This thesis presents several new developments in the field of manifold learning and nonlinear dimensionality reduction. The main text can be divided into three parts, the first of which presents a smoothness-based regularizer that is specifically tuned to the Parametrized Self-Organizing Map (PSOM). The regularization approach makes it possible to deal with noisy or missing data in a principled manner, and it facilitates the construction of PSOMs from data that are not organized in a grid topology.
In the second part, the manifold learning algorithm Unsupervised Kernel Regression (UKR) is introduced as a counterpart to the classical Nadaraya-Watson estimator. In a nutshell, UKR requires very little parameters to be chosen a priori: In its simplest form, a UKR model is fully specified by the dimensionality of latent space and the choice of a density kernel, and it can be regularized automatically by using leave-one-out cross-validation without additional computational cost. The low dimensional coordinates (latent variables) together with a mapping from latent space to data space are retrieved by minimizing some error criterion.

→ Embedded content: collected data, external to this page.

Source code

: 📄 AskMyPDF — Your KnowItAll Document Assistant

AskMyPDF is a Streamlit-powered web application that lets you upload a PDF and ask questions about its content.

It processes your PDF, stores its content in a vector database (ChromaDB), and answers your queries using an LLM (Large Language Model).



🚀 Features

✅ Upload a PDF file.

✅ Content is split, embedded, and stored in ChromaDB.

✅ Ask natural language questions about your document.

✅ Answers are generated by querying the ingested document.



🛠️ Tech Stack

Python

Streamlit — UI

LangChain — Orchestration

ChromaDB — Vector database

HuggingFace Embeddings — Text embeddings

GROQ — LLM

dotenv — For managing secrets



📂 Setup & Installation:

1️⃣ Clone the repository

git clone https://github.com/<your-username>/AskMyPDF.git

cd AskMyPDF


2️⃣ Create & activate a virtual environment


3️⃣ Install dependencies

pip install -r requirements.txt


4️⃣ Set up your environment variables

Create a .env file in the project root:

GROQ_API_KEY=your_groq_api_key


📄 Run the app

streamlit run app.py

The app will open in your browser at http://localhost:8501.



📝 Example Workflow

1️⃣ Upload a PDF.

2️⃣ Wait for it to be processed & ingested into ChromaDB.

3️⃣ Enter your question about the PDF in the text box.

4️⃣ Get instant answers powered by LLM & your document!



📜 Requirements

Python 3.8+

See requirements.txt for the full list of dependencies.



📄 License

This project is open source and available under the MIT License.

The third part presents four possible extensions to UKR, specifically
1) a more general cross-validation scheme, aimed at avoiding unsmooth manifolds,
2) the inclusion of loss functions beyond the usual squared error, which can enhance the robustness towards outliers, and by which UKR can be tuned to specific noise levels,
3) a "landmark" variant which helps to reduce the computational cost, and
4) Unsupervised Local Polynomial Regression, where the Nadaraya-Watson estimator is replaced by local linear or local quadratic regression models, the latter showing less bias in the presence of curvature.